Jadi, Indonesia Bubar 2030 ?
Jawabannya: mungkin tidak. Tapi mungkin juga, kalau kita terus asik ribut di media sosial sambil cuek pada realita sosial. Ramalan bukan vonis, tapi peringatan. Indonesia bisa bubar, tapi juga bisa bangkit jadi kekuatan baru dunia. Semua tergantung dari kita: mau saling menyalahkan atau saling membangun.

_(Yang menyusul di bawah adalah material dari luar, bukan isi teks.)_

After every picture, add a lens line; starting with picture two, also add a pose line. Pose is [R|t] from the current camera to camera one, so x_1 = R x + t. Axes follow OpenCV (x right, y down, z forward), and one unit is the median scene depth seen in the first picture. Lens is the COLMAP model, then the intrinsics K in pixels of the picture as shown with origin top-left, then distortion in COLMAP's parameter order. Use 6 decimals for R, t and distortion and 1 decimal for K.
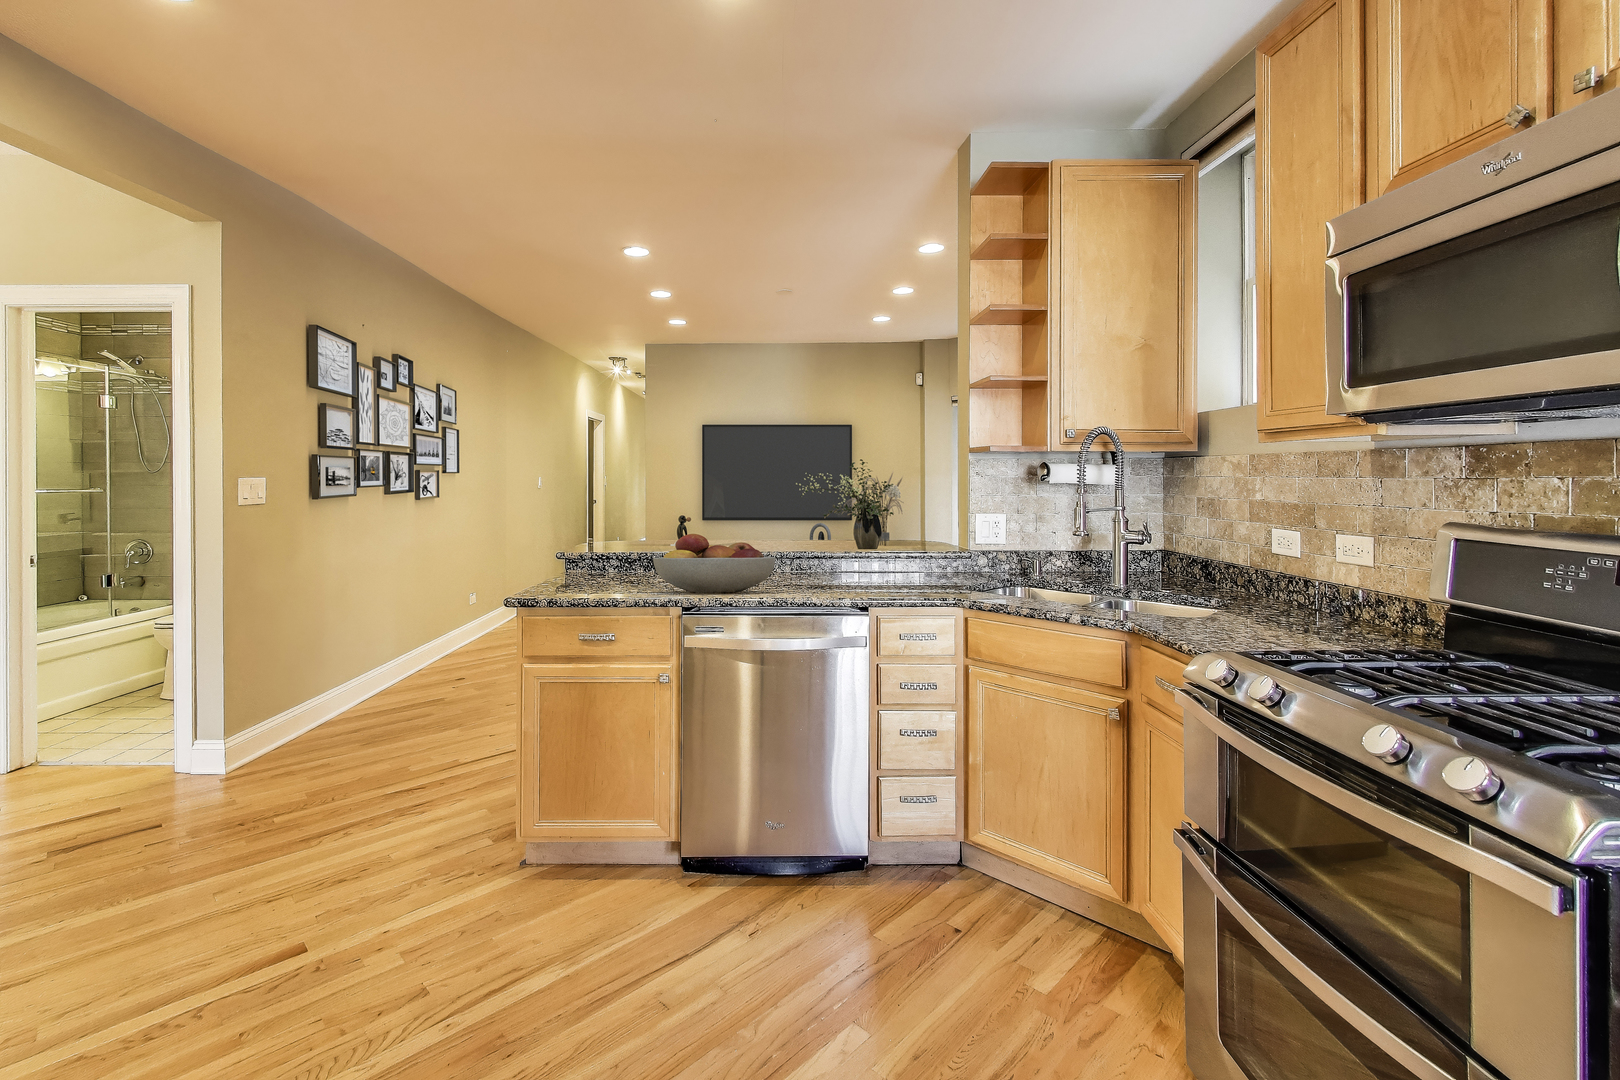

Di akhir hari, seperti kata pepatah: “Negara bisa bubar, tapi netizen tetap nyinyir.” Dan mungkin, justru itu yang bikin kita tetap bersatu. Saling sindir, saling ngatain, tapi tetap satu nusa satu bangsa.
Penutup:
2030 masih lima tahun lagi. Kita masih punya waktu buat berbenah. Tapi jangan nunggu sampai detik terakhir. Kalau rumah udah bocor, jangan tunggu hujan deras buat perbaiki atap. Jadi, mari kita mulai dari hal kecil: jujur, kerja keras, peduli sekitar, dan tentu saja… tidak menyebarkan hoax di grup WhatsApp keluarga.
Indonesia bubar? Enggak, kita kan kuat… asal enggak saling tusuk dari belakang sambil bilang “merdeka!”